Aktuell haben 60 Prozent aller Kreisbewohner vollständigen Impfschutz, 2,5 Prozent gelten als genesen. Landkreis-Sprecherin Jana Lindemann glaubt, dass die tatsächliche Impfquote kreisweit höher liegt als es die Zahlen besagen: Durch berufliche Indikation hätten sich etliche Einwohner vermutlich bei Bremer Betriebsärzten impfen lassen.

Für Kinder unter zwölf Jahren gibt es bisher kein Angebot; sie sind daher besonders auf den Schutz durch eine hohe Impfquote bei Erwachsenen und Jugendlichen angewiesen. Lindemann ist sich sicher: "In der Herbst- und Winterzeit wird es vermehrt zu Infektionen an Schulen kommen." Zuletzt waren neben der einen oder anderen Kita auch bereits die KGS Schwanewede und die IGS Lilienthal betroffen, sodass Ende September ein Elternrundbrief an die Schulen in Landkreis-Trägerschaft ging, der über die Corona-Impfungen informierte.

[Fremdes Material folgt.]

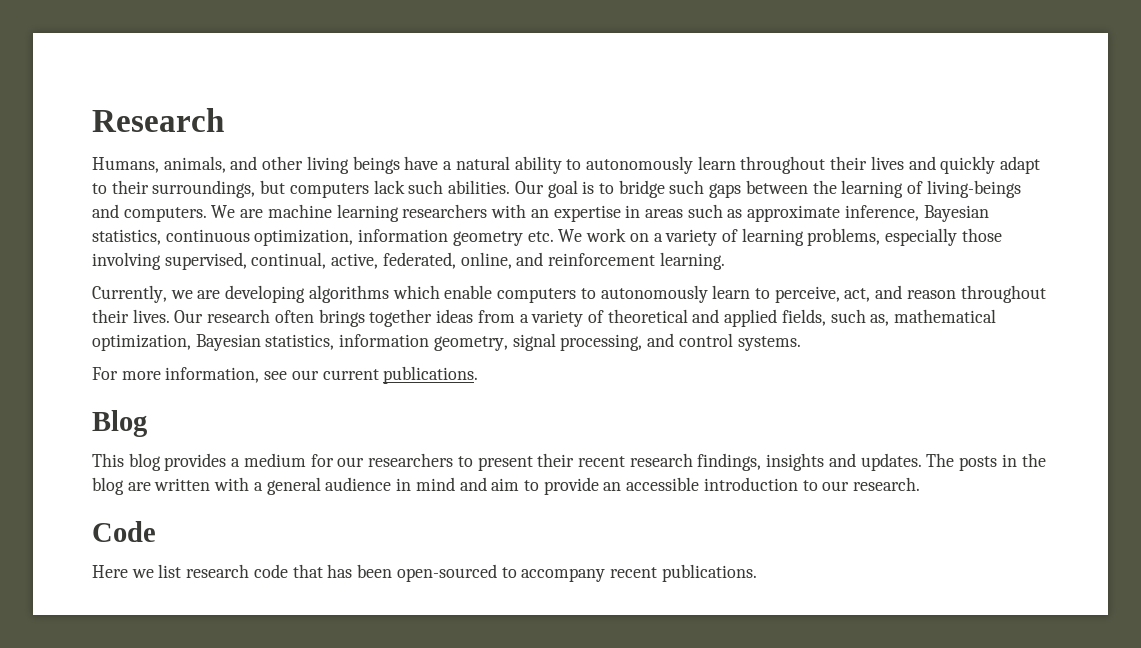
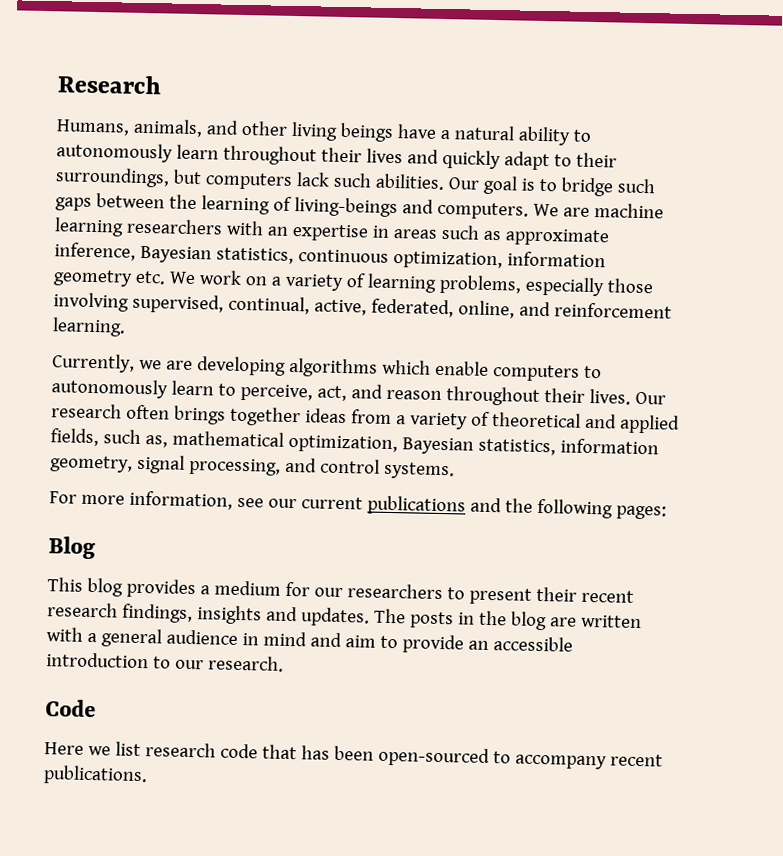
[383,366,479,384] publications. -> [366,495,667,520] publications and the following pages:

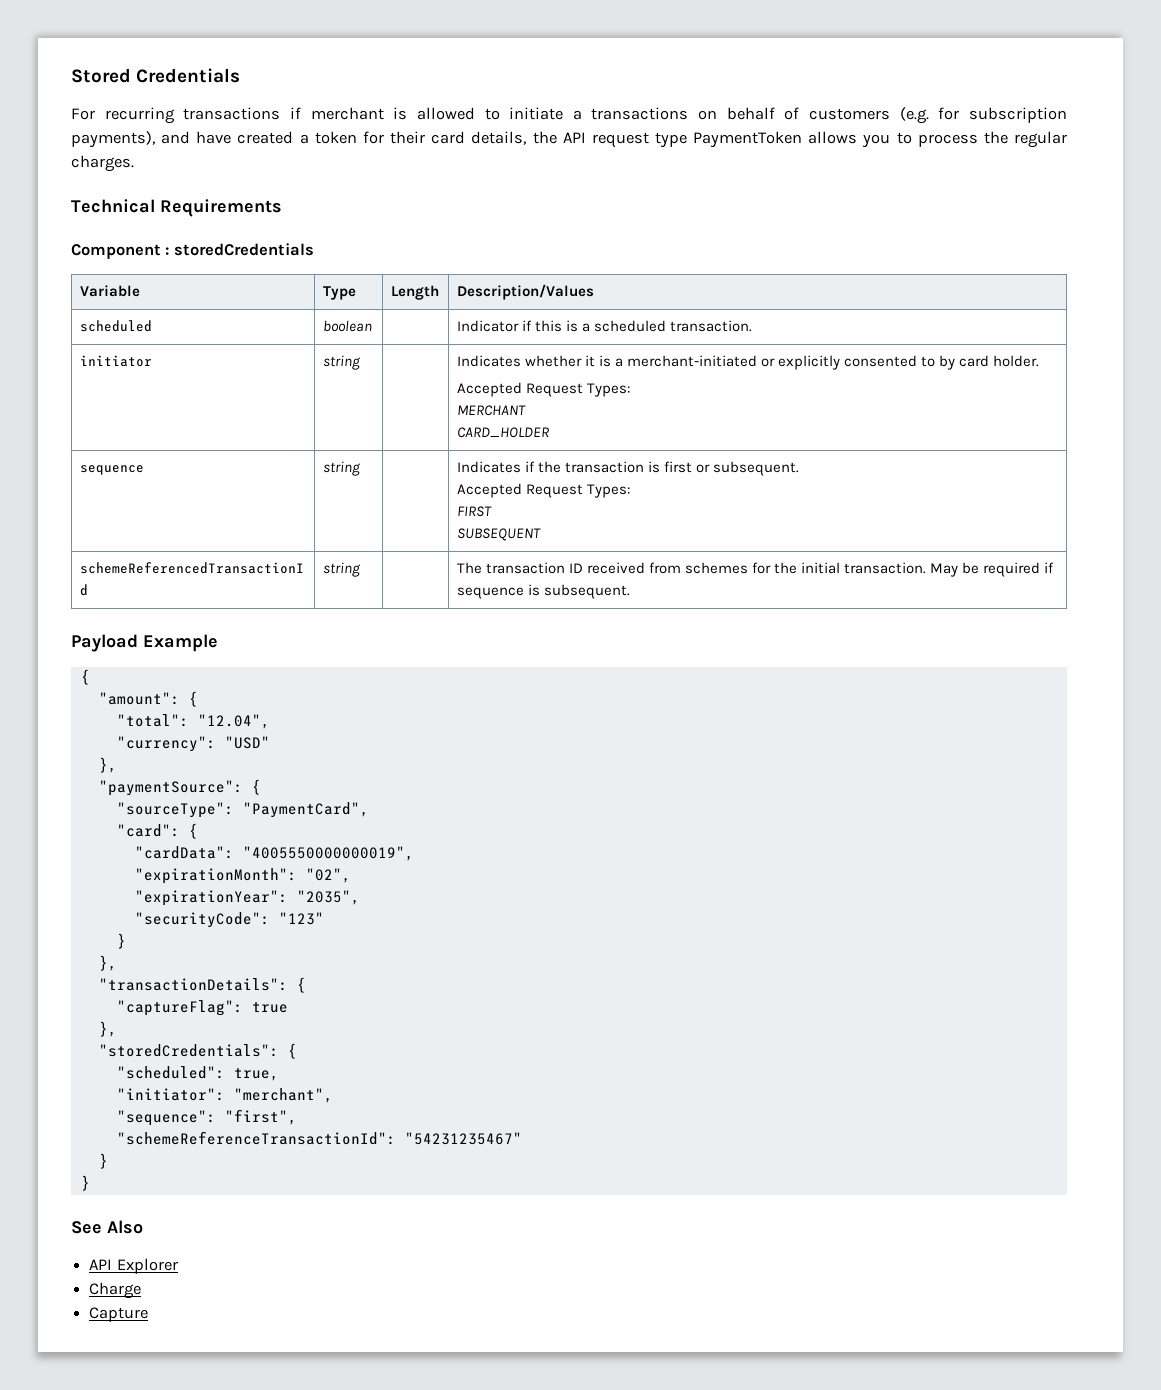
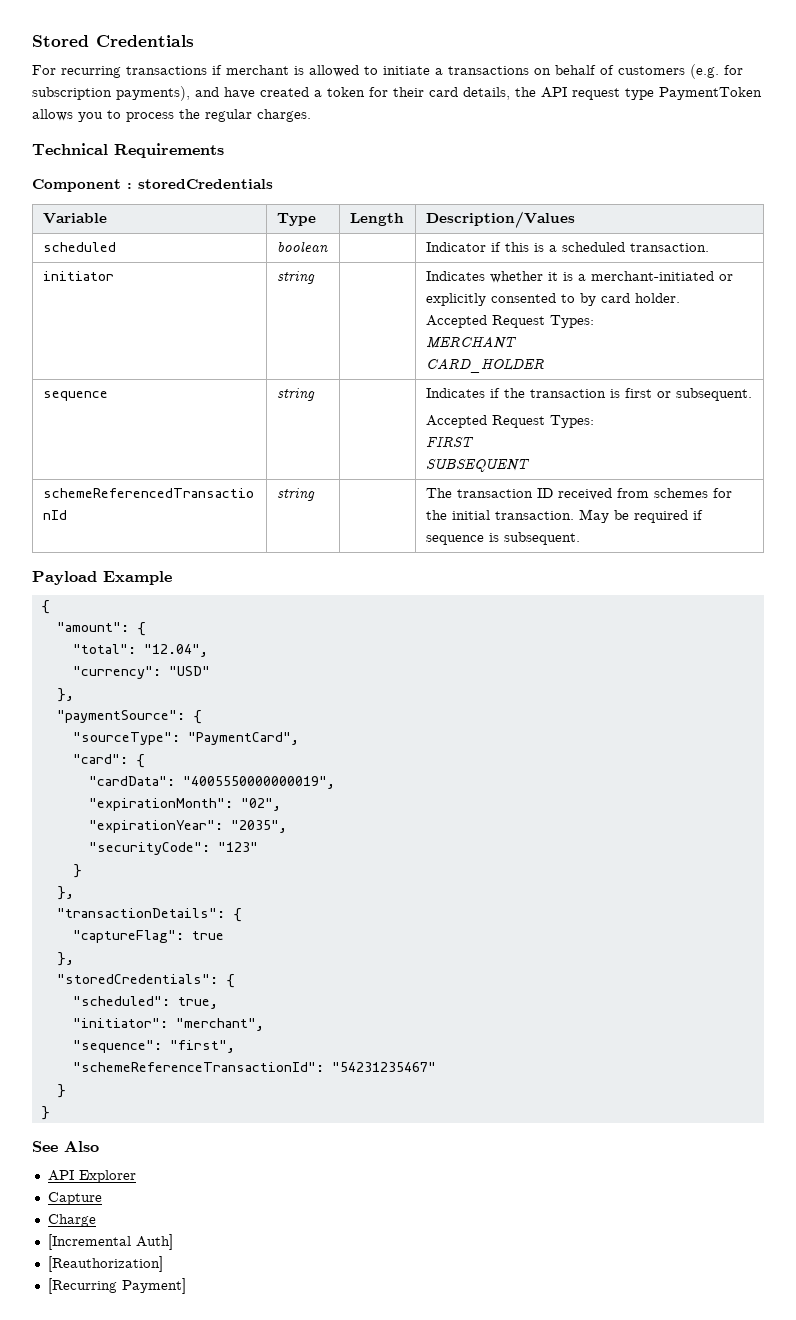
(178, 1266) none -> [47,1192,102,1205] // Capture
[89,1307,149,1322] Capture -> [47,1234,173,1250] [47,1256,163,1272] [47,1278,186,1294] [Incremental Auth] // [Reauthorization] // [Recurring Payment]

Unterdessen kümmerten sich die beiden mobilen Teams des Impfzentrums bis Ende September vor allem um Bewohner und Beschäftigte im Pflegebereich sowie um das Personal in kreisweit 38 Schulen und 86 Kitas. Seit genügend Impfstoff verfügbar ist, gab es darüber hinaus bisher auch 16 freie Impfaktionen vor Ort. Auf die mobilen Teams entfielen von Januar bis September kreisweit 15.500 Impfungen.